Financial Guardrails
Financial guardrails prevent autonomous AI systems from incurring unexpected costs or executing unauthorized financial transactions. AI agents with access to cloud infrastructure, payment APIs, or procurement systems can inadvertently or deliberately trigger significant expenses. Runtime governance intercepts these actions and applies financial policies before execution.
Runplane allows you to set spending thresholds that trigger different policy responses. Actions below a certain threshold might be automatically approved. Actions between thresholds might require human review. Actions exceeding maximum thresholds might be automatically blocked. This graduated approach allows agents to operate autonomously within defined financial boundaries while escalating high-impact decisions to humans.
Human Approval Workflows
Human approval workflows provide a mechanism for escalating high-risk or high-impact actions to human reviewers before execution. When Runplane evaluates a tool execution and determines it requires approval, the guard() method holds, the relevant context is presented to designated approvers, and execution only proceeds if a human explicitly approves the action.

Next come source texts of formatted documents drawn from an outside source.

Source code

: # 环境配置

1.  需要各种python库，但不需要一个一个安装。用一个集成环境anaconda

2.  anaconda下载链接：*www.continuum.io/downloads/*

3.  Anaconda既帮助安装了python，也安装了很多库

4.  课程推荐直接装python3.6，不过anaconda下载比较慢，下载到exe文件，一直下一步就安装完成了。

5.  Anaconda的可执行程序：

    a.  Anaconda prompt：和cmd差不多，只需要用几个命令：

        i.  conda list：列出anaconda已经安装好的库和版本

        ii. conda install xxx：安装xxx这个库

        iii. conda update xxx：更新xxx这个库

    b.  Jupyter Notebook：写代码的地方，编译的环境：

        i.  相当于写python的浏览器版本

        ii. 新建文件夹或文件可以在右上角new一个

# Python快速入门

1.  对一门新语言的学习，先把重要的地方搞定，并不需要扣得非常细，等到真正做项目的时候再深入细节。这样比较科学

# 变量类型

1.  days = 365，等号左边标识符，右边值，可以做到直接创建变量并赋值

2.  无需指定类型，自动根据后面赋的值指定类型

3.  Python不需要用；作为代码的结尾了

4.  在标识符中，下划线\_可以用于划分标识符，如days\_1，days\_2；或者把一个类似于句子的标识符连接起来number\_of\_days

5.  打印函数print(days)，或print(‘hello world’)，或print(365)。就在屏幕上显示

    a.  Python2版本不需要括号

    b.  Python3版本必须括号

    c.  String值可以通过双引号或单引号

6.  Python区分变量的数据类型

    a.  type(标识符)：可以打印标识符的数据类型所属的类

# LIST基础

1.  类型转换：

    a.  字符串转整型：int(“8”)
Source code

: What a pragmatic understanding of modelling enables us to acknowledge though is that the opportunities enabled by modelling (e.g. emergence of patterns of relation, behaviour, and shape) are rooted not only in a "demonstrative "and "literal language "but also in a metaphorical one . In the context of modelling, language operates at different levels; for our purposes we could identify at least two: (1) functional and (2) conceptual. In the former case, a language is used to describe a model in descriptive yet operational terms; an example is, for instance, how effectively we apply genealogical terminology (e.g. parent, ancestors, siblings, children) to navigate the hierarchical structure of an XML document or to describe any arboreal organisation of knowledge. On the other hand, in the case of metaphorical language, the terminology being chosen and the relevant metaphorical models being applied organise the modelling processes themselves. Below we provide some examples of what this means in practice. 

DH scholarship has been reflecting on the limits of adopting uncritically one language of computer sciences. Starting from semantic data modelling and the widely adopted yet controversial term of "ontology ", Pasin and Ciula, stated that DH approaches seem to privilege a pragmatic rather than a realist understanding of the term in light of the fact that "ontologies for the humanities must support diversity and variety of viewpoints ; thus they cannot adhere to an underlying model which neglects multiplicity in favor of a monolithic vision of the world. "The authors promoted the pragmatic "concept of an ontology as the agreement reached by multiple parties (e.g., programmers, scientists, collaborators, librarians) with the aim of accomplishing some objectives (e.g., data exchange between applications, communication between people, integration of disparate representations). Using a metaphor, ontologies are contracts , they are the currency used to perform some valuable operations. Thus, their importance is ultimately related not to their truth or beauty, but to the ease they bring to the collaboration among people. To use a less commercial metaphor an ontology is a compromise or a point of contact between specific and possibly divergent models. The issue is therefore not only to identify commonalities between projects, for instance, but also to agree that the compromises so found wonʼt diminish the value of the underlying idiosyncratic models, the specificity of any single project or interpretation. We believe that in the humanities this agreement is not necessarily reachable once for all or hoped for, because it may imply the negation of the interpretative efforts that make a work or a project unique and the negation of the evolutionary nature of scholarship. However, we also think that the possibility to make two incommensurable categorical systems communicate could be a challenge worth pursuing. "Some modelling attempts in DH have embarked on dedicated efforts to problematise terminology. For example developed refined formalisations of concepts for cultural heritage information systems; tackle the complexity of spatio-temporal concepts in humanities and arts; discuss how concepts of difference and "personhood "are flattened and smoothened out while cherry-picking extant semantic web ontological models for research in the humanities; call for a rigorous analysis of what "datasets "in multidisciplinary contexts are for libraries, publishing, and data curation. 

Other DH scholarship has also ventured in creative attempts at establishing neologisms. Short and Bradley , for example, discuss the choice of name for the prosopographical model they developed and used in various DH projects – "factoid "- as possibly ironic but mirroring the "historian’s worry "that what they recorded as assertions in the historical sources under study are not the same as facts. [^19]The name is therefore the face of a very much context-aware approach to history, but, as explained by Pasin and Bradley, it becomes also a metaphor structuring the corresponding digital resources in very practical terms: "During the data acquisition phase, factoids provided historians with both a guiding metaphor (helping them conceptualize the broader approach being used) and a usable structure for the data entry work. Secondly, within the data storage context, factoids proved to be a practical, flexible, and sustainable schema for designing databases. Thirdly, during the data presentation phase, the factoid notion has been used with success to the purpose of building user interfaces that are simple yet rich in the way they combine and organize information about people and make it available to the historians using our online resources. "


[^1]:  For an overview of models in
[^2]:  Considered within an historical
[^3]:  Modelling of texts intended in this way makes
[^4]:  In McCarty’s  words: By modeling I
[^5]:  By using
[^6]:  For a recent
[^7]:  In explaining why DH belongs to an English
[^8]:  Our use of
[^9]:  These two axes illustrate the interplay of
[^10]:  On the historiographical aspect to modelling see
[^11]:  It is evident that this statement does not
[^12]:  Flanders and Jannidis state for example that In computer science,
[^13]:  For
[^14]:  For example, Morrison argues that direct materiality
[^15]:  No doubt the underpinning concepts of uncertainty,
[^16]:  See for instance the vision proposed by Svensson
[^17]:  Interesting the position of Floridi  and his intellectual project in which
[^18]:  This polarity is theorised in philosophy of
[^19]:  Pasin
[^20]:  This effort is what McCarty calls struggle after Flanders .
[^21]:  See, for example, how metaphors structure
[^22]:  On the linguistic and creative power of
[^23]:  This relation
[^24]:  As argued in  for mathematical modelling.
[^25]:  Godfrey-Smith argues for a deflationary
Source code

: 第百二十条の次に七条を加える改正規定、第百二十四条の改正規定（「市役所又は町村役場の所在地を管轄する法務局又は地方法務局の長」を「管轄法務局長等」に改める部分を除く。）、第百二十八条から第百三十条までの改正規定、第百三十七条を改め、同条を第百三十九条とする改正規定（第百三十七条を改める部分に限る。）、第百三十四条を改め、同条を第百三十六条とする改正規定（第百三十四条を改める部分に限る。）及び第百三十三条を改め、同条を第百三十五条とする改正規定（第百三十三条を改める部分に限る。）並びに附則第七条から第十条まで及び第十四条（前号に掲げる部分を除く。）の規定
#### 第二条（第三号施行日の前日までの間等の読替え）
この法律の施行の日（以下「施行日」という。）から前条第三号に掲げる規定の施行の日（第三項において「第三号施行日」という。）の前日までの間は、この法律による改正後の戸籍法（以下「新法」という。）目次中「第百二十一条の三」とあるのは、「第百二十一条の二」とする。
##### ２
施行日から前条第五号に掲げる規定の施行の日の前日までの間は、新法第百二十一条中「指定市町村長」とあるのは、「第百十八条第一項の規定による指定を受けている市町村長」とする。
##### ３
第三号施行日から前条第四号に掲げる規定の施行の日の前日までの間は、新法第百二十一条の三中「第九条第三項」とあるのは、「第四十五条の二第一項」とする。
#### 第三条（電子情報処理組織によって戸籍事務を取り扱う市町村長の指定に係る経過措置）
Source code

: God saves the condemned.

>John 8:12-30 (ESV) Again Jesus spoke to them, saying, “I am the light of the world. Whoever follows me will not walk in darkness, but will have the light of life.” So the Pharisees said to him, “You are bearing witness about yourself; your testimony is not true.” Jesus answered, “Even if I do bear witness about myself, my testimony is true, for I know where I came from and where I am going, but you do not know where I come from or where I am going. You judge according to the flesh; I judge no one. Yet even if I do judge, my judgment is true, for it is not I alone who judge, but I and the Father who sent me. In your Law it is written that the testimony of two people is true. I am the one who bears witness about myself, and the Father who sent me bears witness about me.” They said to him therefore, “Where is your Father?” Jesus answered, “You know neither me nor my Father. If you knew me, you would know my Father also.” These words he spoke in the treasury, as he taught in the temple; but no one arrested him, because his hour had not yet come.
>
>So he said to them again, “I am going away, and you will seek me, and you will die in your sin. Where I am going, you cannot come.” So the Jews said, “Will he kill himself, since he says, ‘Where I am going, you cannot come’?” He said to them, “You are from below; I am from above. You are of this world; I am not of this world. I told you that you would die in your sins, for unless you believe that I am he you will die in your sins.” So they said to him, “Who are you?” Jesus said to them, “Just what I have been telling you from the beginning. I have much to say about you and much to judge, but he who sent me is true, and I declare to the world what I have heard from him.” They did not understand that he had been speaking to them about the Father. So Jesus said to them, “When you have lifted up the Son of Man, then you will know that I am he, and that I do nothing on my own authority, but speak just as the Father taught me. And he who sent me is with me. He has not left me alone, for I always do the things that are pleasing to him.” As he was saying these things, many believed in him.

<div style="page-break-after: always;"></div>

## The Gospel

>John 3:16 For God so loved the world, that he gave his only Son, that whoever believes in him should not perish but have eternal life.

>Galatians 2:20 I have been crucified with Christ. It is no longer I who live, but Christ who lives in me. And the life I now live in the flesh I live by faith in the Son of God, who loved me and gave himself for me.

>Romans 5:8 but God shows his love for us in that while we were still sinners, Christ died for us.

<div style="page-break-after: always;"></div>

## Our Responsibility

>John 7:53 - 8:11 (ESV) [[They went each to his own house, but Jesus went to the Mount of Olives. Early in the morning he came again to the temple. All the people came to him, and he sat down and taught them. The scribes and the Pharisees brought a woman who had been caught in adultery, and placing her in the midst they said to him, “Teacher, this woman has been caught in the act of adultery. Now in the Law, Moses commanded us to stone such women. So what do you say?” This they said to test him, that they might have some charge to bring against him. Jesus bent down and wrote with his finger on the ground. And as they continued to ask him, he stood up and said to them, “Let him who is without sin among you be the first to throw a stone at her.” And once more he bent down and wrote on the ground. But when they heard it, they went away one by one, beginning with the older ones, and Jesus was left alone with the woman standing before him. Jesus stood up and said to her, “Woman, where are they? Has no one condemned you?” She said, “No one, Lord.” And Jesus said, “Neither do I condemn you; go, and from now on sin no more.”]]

Approval workflows are configurable based on action type, risk level, financial impact, and other criteria. A routine database query might execute automatically. A bulk email send might require single approval. A large financial transaction might require multiple approvers. The workflow integrates with notification systems to alert approvers promptly and provide them with the context needed to make informed decisions.
Audit and Compliance
Every tool execution wrapped with guard(), every policy evaluation, and every decision is logged immutably in the Runplane audit log. This creates a complete record of what autonomous AI systems attempted to do, what policies were evaluated, what decisions were made, and who approved actions that required human review.
Organizations deploying autonomous AI systems in regulated industries need demonstrable governance. The Runplane audit log provides the evidence trail required for compliance reporting, showing that AI actions were subject to policy controls, that high-risk actions received appropriate human oversight, and that all decisions are traceable to specific policies and approvers.